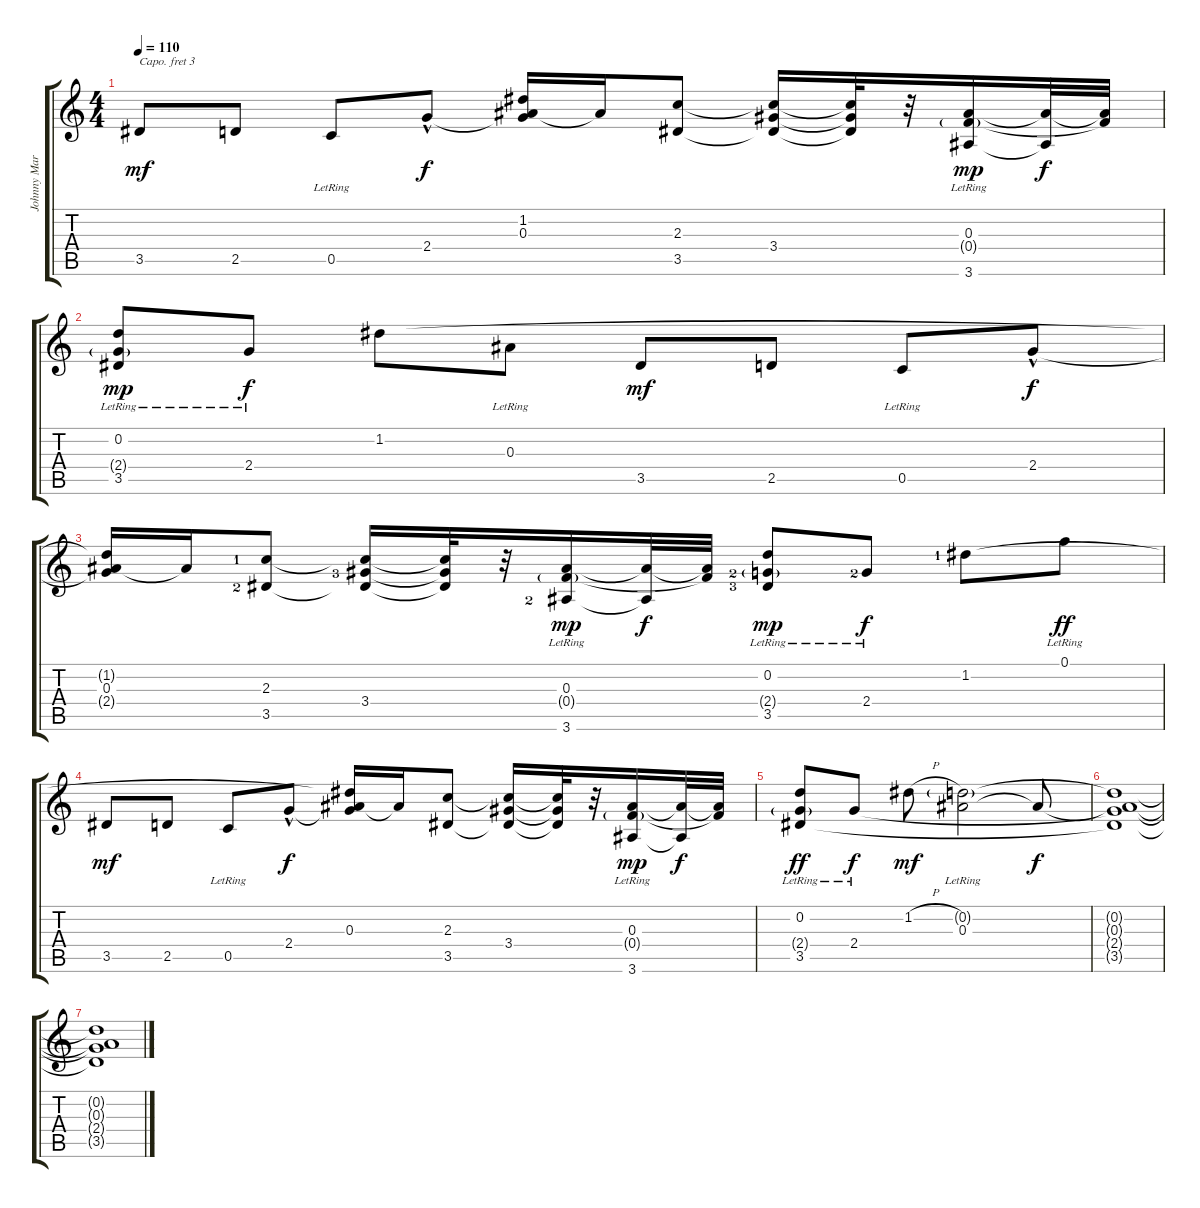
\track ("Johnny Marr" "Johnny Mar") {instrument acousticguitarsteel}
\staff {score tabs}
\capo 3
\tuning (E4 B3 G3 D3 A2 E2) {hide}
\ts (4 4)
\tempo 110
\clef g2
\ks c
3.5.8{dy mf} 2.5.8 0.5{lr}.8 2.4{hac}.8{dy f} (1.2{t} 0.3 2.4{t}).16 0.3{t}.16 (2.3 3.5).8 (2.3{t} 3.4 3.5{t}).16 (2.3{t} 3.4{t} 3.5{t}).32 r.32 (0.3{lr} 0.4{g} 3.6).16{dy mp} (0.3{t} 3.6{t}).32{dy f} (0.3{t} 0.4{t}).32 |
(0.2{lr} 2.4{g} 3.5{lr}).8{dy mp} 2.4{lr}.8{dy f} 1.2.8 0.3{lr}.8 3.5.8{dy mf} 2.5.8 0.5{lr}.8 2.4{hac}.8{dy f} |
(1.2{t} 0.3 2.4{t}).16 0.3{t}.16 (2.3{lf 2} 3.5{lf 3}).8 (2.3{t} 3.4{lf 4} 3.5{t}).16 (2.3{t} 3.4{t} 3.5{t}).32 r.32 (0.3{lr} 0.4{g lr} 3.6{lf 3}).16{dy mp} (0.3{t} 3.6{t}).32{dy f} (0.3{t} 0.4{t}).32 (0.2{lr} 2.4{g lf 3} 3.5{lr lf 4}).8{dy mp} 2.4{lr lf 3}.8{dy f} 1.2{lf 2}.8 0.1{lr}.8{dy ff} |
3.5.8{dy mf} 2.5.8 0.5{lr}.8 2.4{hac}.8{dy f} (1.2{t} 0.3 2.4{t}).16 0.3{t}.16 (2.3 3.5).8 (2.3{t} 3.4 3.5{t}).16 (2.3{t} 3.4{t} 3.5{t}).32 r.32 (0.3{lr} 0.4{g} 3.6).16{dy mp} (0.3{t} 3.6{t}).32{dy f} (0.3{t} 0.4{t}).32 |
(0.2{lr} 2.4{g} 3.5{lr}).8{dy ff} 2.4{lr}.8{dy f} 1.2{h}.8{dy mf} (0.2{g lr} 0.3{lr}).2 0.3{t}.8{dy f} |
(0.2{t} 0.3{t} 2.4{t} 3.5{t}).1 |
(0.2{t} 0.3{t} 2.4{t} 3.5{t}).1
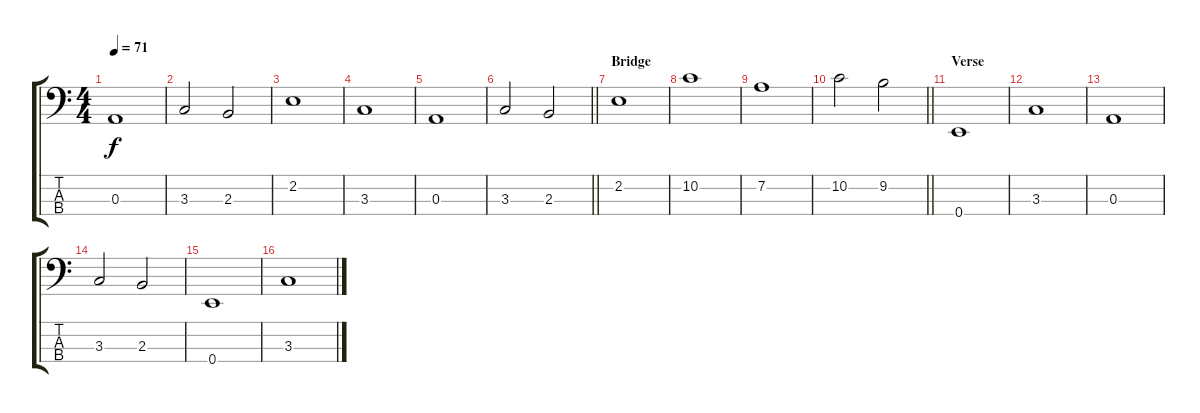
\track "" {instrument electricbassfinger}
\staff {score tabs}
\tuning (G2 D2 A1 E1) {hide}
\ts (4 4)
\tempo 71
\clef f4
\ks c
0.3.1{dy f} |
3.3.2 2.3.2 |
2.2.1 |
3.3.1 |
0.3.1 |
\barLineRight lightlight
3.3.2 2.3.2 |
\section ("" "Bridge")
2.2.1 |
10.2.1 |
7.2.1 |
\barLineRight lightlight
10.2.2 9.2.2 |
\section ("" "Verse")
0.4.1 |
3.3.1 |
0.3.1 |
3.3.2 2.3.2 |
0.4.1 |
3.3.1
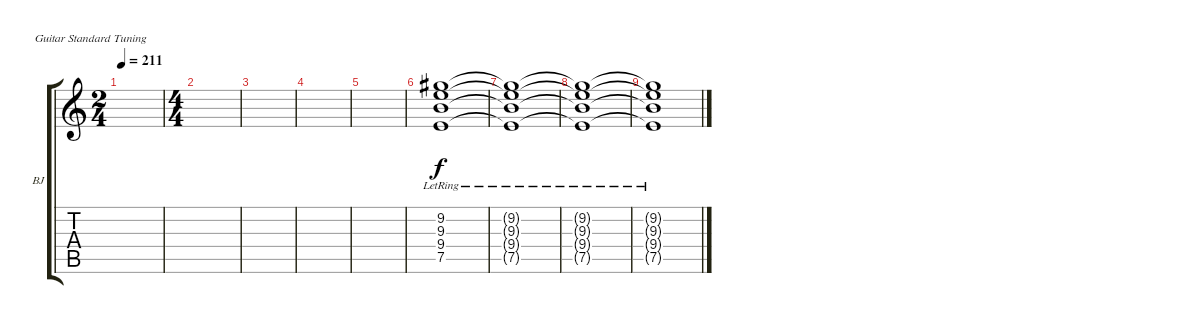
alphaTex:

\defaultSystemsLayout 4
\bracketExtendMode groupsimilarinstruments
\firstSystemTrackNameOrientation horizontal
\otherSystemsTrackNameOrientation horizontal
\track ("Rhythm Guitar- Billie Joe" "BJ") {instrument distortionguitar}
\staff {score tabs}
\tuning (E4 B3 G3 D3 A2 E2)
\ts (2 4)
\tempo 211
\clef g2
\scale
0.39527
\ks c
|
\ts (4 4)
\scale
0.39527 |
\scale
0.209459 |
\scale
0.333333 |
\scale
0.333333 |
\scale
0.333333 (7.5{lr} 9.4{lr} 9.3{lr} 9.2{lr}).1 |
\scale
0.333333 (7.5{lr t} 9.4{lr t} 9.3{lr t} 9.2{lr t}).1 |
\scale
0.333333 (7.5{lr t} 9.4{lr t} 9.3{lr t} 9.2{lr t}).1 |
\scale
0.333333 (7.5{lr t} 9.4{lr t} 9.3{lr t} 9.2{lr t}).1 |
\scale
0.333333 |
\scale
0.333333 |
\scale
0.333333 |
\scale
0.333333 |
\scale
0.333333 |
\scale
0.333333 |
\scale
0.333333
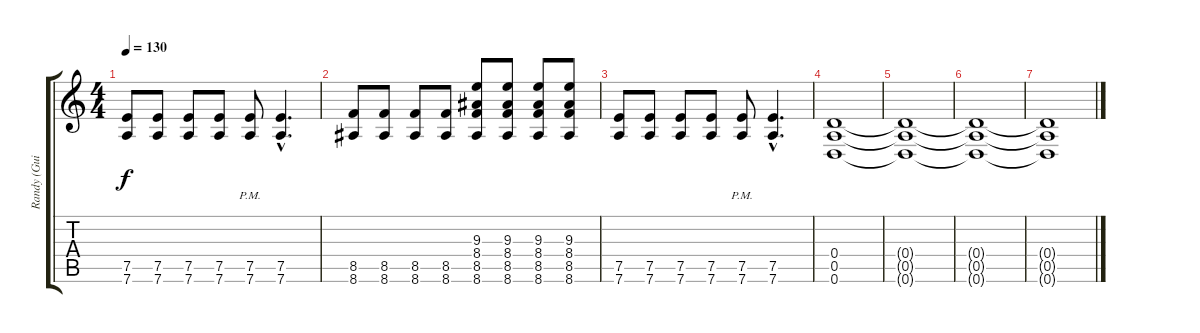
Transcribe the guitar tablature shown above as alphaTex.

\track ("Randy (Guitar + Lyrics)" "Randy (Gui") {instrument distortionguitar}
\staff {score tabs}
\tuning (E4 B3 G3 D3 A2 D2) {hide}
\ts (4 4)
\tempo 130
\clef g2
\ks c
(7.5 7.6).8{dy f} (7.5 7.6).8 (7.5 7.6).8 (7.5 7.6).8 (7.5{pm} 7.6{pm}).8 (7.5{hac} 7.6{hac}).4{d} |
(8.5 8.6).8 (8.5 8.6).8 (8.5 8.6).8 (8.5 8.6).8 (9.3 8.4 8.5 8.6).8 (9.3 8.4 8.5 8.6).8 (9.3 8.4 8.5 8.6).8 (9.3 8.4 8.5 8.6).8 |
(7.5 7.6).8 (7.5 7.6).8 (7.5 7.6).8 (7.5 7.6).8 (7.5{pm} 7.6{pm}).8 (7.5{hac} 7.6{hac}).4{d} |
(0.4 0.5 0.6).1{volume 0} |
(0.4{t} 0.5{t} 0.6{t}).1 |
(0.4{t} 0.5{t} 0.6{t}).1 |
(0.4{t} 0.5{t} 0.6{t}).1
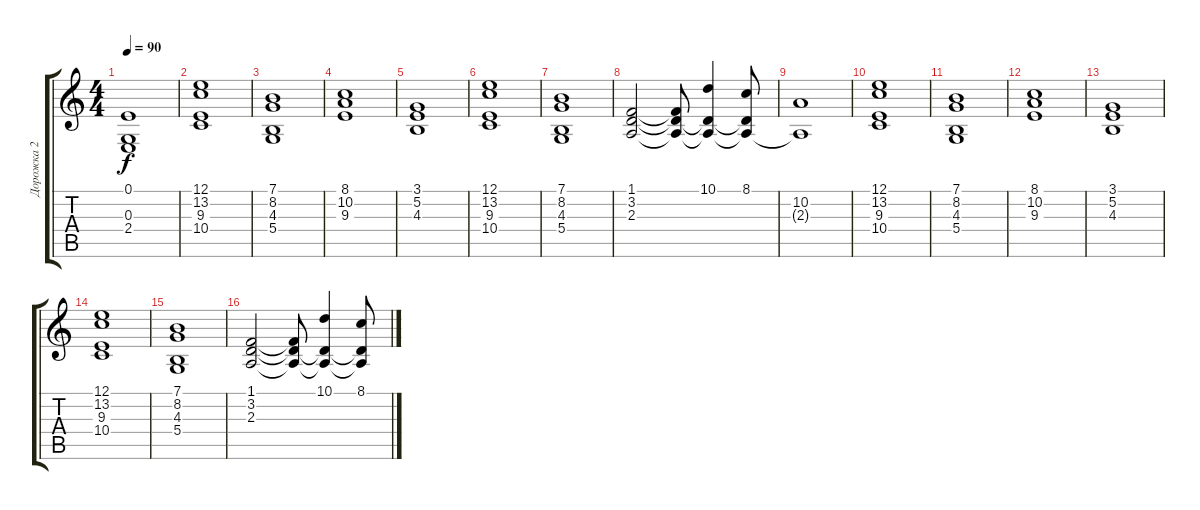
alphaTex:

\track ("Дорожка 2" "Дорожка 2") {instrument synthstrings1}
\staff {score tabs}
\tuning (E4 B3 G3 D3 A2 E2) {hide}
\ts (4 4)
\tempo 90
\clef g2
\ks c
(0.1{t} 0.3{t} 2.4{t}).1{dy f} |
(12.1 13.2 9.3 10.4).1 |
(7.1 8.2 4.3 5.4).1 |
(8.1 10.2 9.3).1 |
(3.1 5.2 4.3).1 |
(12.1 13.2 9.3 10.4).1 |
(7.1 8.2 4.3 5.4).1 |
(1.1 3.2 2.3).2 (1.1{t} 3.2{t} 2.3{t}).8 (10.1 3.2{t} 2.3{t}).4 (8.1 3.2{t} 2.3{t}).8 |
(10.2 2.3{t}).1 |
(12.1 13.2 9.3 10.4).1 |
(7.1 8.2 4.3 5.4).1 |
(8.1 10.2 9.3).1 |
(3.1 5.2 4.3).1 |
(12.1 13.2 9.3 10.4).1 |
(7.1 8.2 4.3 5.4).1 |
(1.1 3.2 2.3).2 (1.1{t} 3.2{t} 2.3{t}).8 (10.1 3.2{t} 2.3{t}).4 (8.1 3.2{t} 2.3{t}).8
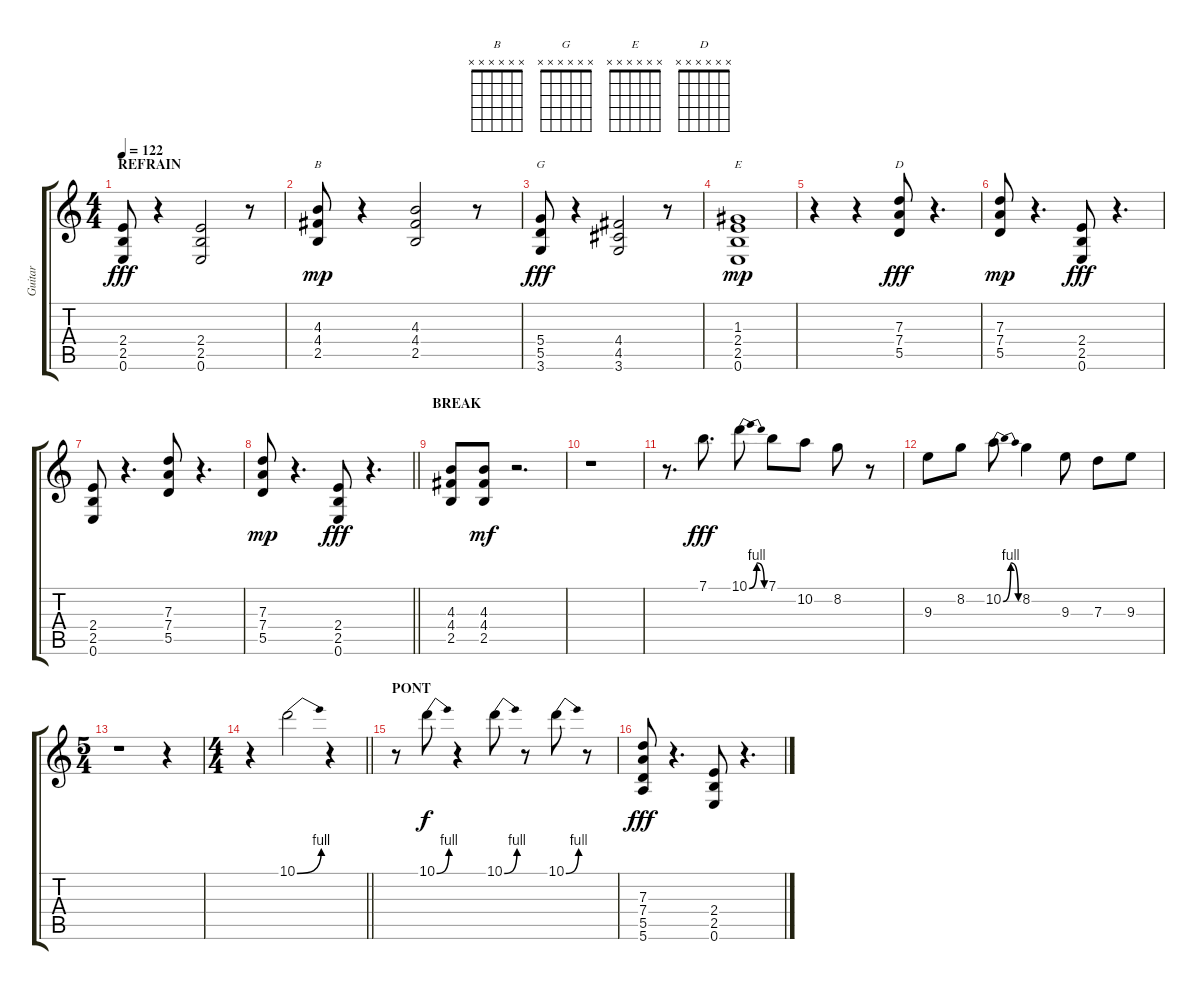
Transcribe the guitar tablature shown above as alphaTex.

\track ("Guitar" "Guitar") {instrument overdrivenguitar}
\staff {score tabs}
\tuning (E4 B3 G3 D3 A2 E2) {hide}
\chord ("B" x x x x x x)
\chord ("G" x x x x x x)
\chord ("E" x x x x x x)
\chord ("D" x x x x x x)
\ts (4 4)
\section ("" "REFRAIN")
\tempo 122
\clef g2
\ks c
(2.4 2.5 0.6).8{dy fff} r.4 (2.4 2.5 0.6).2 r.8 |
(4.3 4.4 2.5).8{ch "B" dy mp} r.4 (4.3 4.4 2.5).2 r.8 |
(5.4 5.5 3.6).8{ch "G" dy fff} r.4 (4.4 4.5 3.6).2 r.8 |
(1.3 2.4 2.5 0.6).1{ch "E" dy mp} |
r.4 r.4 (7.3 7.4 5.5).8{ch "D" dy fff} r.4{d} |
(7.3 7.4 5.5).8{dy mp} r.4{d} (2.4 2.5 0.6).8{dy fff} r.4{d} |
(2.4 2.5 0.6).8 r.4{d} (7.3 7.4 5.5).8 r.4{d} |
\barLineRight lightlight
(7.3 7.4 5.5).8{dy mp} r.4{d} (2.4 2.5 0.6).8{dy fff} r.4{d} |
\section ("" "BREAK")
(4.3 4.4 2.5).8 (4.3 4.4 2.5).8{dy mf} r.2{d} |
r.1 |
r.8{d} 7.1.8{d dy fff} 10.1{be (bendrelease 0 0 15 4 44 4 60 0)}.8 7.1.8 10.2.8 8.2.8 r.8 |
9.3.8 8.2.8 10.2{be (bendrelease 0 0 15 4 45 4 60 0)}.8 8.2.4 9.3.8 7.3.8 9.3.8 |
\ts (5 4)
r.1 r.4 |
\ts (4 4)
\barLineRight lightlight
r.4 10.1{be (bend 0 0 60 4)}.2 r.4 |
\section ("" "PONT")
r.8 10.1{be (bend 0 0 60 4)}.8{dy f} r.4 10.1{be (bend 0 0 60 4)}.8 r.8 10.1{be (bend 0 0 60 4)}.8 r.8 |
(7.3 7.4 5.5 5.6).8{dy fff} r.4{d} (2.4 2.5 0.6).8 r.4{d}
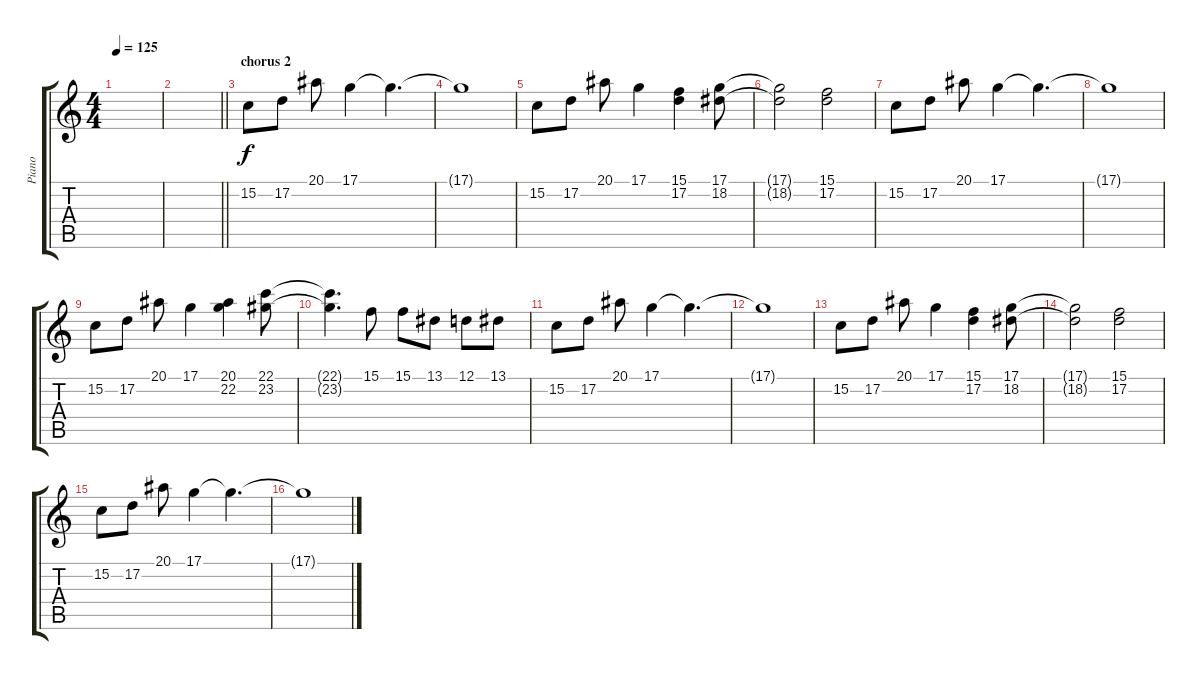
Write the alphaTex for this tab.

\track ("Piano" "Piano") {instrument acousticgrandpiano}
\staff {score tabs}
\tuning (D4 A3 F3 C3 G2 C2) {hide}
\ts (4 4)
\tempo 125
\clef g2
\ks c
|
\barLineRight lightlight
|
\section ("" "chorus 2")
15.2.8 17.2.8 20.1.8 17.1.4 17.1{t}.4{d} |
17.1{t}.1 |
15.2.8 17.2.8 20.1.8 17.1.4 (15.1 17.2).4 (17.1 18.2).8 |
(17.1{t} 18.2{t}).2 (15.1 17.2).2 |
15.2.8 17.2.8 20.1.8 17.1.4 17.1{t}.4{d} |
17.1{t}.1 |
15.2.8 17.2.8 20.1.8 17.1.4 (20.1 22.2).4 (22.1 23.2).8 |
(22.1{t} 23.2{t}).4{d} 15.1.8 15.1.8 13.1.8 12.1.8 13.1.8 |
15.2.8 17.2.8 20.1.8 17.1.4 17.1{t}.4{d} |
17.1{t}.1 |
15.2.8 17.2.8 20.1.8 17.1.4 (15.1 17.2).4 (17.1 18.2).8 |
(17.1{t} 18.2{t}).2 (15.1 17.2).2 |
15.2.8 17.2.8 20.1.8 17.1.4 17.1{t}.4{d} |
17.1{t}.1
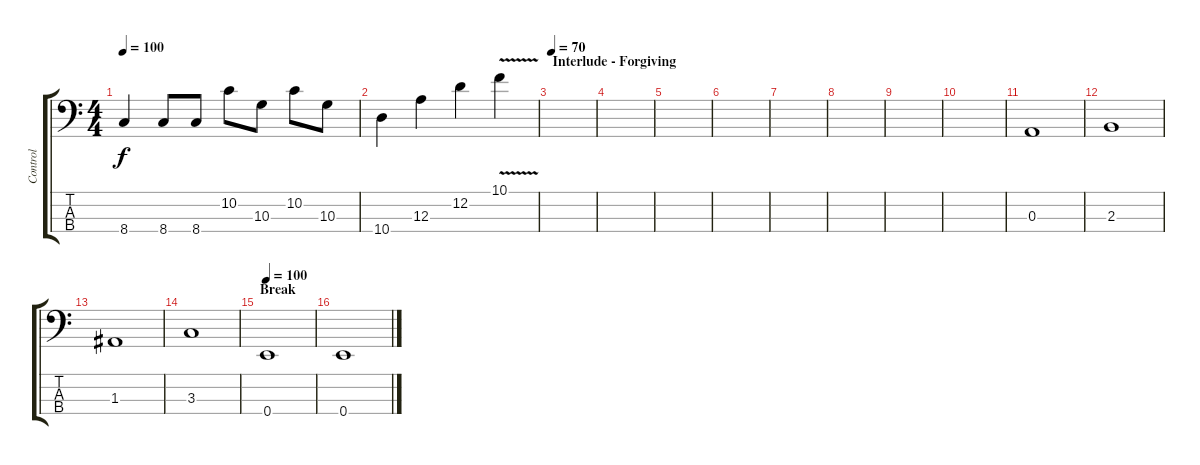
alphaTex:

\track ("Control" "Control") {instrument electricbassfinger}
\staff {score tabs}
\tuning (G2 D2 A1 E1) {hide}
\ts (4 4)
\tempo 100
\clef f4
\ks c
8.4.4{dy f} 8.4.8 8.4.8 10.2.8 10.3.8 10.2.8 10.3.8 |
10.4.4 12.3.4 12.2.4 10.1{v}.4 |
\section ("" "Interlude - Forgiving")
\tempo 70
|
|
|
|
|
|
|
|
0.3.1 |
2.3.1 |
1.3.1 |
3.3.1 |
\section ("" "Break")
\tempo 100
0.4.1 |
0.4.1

• Instruction: Gather each line of the data above that contains the string "horizontal".

• Exercise output:
\firstSystemTrackNameOrientation horizontal
\otherSystemsTrackNameOrientation horizontal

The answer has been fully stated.